As with all of my virtual meetings regardless of vendor (e.g., Zoom, WebEx, or Teams) the main challenges for me as both a presenter and an attendee were the small things. I missed the little things about the AAO annual meeting that make it a memorable experience from year to year. Human beings are hard wired for touch (handshakes and hugs). We require face-to-face contact for reading body language and understanding intent for feedback (e.g., smiles, laughs, nods, and applause). The sheer volume of information at the in-person AAO Annual Meeting is a daunting task normally, but the fun is in the exploration and in chance encounters with friends in transit. I missed seeing my friends and colleagues from around the world in one-on-one venues, I missed seeing their faces and hearing their voices, and I missed the chaotic purpose driven run/walks to my next appointment. My wife, Hilary Beaver, MD (also an AAO ophthalmologist), however, did not miss the walking or the distances (especially in Las Vegas).
Like all virtual formats, video conferencing is tiring and we have all experienced “Zoom fatigue.” There is also always the temptation of reduced participation not only from introverted attendees but also from extroverted but hidden multitasking ones as well. I know that for me “turning off the video” is always a risk, no matter the topic. On the other hand, the ability to stop and start at will; browse and break when tired; and not have to worry about rushing to the next event was refreshing and reassuring.

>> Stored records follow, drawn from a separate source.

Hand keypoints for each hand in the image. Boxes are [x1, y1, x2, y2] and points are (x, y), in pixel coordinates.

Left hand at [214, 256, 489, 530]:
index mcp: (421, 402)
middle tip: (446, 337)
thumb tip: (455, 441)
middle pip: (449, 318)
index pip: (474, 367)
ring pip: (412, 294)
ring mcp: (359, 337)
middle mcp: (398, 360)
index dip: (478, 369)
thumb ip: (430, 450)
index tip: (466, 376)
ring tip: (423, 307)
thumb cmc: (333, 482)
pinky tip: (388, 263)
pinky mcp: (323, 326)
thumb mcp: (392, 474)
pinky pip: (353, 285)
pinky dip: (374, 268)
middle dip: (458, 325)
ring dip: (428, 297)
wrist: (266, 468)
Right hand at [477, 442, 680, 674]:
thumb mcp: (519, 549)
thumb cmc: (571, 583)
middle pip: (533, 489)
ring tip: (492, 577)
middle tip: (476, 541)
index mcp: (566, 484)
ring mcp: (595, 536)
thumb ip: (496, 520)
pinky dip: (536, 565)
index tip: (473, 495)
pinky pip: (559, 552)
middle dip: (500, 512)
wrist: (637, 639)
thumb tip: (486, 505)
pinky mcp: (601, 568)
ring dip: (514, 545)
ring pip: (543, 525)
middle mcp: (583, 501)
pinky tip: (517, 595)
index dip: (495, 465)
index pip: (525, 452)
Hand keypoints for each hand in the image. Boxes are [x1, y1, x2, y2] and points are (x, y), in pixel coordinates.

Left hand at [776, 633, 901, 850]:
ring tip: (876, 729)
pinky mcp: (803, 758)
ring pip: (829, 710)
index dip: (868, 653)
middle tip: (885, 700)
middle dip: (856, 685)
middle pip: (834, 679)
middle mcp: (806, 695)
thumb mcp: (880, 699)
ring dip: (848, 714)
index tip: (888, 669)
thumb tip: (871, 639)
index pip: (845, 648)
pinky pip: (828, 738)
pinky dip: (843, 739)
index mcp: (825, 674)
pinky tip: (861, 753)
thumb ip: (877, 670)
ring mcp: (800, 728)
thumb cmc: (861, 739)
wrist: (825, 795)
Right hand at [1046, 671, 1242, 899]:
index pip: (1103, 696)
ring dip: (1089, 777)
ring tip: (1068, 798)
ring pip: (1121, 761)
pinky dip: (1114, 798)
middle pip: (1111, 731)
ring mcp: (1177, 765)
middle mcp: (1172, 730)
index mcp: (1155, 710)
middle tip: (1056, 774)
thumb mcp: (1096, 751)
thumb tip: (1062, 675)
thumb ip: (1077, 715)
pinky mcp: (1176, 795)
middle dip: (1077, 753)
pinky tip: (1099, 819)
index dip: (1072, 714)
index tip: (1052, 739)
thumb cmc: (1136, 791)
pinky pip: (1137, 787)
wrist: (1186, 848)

Although technical glitches are always a looming specter, thankfully in the AAO sessions that I attended, these seemed to be few and far between, and mostly minor.
Of course, one major advantage of the virtual format is the markedly reduced cost. This AAO meeting we had no airfare, no travel time, and no hotel or meal costs. I do not miss the flying or the lost half day of work, or the hassle of travel, but I do miss the chance to stay in a fancy hotel and enjoy communal meals at restaurants that I don’t usually have a chance to sample. Though I did not miss the 6 p.m. hotel cab lines.
A lot of business and networking happens outside of the AAO meeting hall, and missing the chance to reconnect with old friends, past medical students, residents, and fellows, and to mix and mingle at our four academic alumni meetings (Cullen (Baylor), Iowa, Wilmer (Johns Hopkins), and UTMB) was particularly painful this year, a year when we all need a hug. On the other hand, I didn’t have to cancel any clinics and I did not feel the stress, pressure, and rush of the typical AAO Annual meeting craziness.
In the end, I think that the virtual 2020 AAO Annual Meeting was a great success especially considering the technical, logistical, and other challenges created by COVID-19.
We are all learning to live in our “new normal” in this COVID-19 world. This 2020 AAO annual meeting was certainly strange and novel, but it was also a time to reflect and to consider how many of these meeting innovations and necessary epidemiologic responses will persist. I suspect that we will need to embrace some of these changes as our “new abnormal” even after COVID-19 fades in our collective memory.